La bulle du bulbe

22.07.2016
Le triomphe de Flore dans le char de la Fortune, vers 1640, par Hendrik Gerritsz. Pot (vers 1580–1657)

Le triomphe de Flore dans le char de la Fortune, vers 1640, par Hendrik Gerritsz. Pot (vers 1580–1657)

La tulipe a-t-elle fait vaciller le capitalisme oui ou non ? Faute de données, les positions restent partisanes. Mais il reste admis que l’effondrement subit des cours de cette fleur a révélé l’effet d’échelle du pari.

La tulipe provient de Turquie. Elle pénètre l’Europe au courant du XVIe siècle. Elle est d’abord affaire de botanistes. Dans les Provinces Unies où horticulture et jardinage sont fort prisés, de nouvelles variétés sont produites qui résistent au climat régional. Bientôt cette fleur rare intéresse les huppés de ce monde, cours royales, aristocrates et grandes dynasties bourgeoises : signe d’opulence, la tulipe se chérit dans les jardins privés. Puis apparaît sur les marchés. Elle est aussi abondamment peinte par ces maîtres de la nature morte qu’étaient les Flamands.

Progressivement, l’oignon de tulipe devient immodérément demandé. Or la tulipe ne fleurit qu’en mai, et sa graine aura demandé maintes années avant de produire un bulbe. Un virus sévissant alors en complique l’éclosion, donc en accroît le coût. Des marchés à termes organisés d’achat et vente de bulbes apparaissent vers 1630. Selon les sources, les transactions ne se limitent plus à la bourse d’Amsterdam et se multiplient dans les auberges, particulièrement à Haarlem. La demande excède tellement l’offre que les prix affolent le bon sens : un seul oignon peut valoir en 1637 quinze années de salaire d’un artisan, ou deux maisons. Les Néerlandais parlent de windhandel, (commerce du vent) pour dénoncer cette spéculation sur les contrats à terme, car les transactions ne correspondent plus au nombre réel de bulbes. Alors les cours s’effondrent brutalement. Les conséquences auraient été atténuées par l’absence d’obligation récemment promulguée d’honorer ces contrats, alors qualifiés de jeux de hasard. Cette crise financière n’en a pas moins alerté ce pays commerçant des risques de l’agiotage déréglé.
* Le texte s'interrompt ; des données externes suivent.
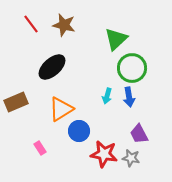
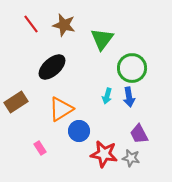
green triangle: moved 14 px left; rotated 10 degrees counterclockwise
brown rectangle: rotated 10 degrees counterclockwise
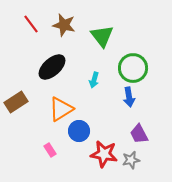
green triangle: moved 3 px up; rotated 15 degrees counterclockwise
green circle: moved 1 px right
cyan arrow: moved 13 px left, 16 px up
pink rectangle: moved 10 px right, 2 px down
gray star: moved 2 px down; rotated 24 degrees counterclockwise
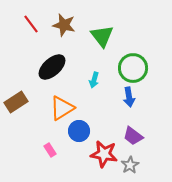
orange triangle: moved 1 px right, 1 px up
purple trapezoid: moved 6 px left, 2 px down; rotated 25 degrees counterclockwise
gray star: moved 1 px left, 5 px down; rotated 18 degrees counterclockwise
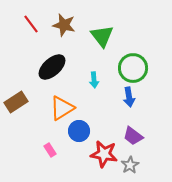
cyan arrow: rotated 21 degrees counterclockwise
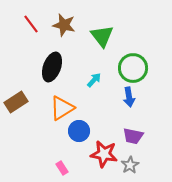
black ellipse: rotated 28 degrees counterclockwise
cyan arrow: rotated 133 degrees counterclockwise
purple trapezoid: rotated 25 degrees counterclockwise
pink rectangle: moved 12 px right, 18 px down
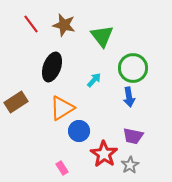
red star: rotated 24 degrees clockwise
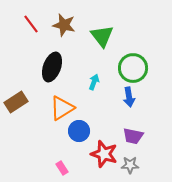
cyan arrow: moved 2 px down; rotated 21 degrees counterclockwise
red star: rotated 16 degrees counterclockwise
gray star: rotated 30 degrees clockwise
C’est la thèse du journaliste Charles Mackay, exposée dans un ouvrage de 1841, « Extraordinary Popular Delusions and the Madness of Crowds » (« Les délires collectifs extraordinaires et la folie des foules »), qu’il y eut là une véritable bulle de spéculation hystérique suivie du premier krach boursier de l’histoire du capitalisme. Cette thèse est passée à la postérité et a eu d’illustres émules parmi les économistes. Et autant d’opposants. Le débat est technique, et les données disponibles incertaines. Il y a d’autres éléments conjoncturels à prendre en compte, comme la peste bubonique de Haarlem, et le décret parlementaire dégageant les contractants d’obligation d’achat.
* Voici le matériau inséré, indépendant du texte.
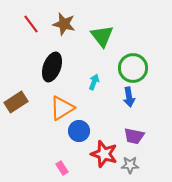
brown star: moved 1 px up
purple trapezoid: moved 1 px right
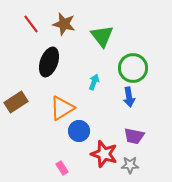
black ellipse: moved 3 px left, 5 px up
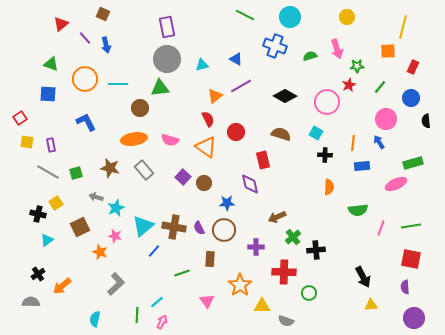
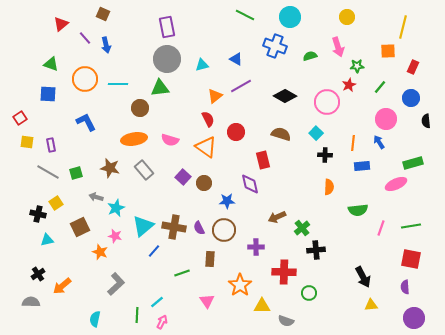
pink arrow at (337, 49): moved 1 px right, 2 px up
cyan square at (316, 133): rotated 16 degrees clockwise
blue star at (227, 203): moved 2 px up
green cross at (293, 237): moved 9 px right, 9 px up
cyan triangle at (47, 240): rotated 24 degrees clockwise
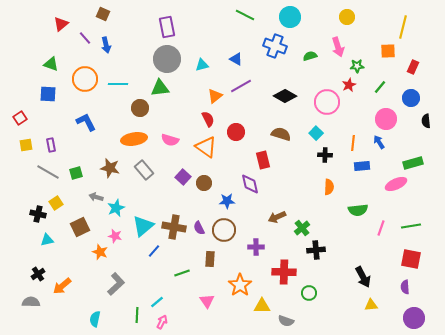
yellow square at (27, 142): moved 1 px left, 3 px down; rotated 16 degrees counterclockwise
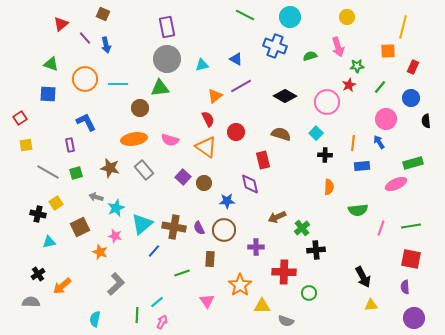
purple rectangle at (51, 145): moved 19 px right
cyan triangle at (143, 226): moved 1 px left, 2 px up
cyan triangle at (47, 240): moved 2 px right, 2 px down
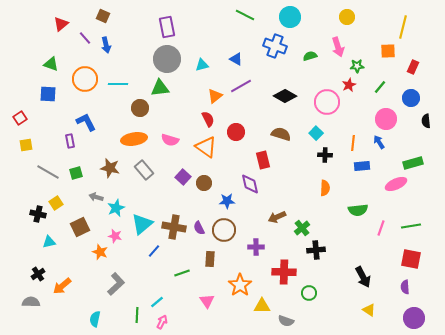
brown square at (103, 14): moved 2 px down
purple rectangle at (70, 145): moved 4 px up
orange semicircle at (329, 187): moved 4 px left, 1 px down
yellow triangle at (371, 305): moved 2 px left, 5 px down; rotated 40 degrees clockwise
Bulle du bulbe ou simple ajustement économique, il reste que cette spéculation sur la tulipe suivie de l’effondrement des cours a mis à jour un renversement de valeurs : comment le prix d’un bulbe de tulipe pouvait-il excéder plusieurs animaux, une maison, une décennie de travail ? L’art a grandement exploité ce thème dans ces Vanitas dénonçant la possession démoniaque que représente l’avidité de posséder des choses périssables. Surtout quand les regarder suffit.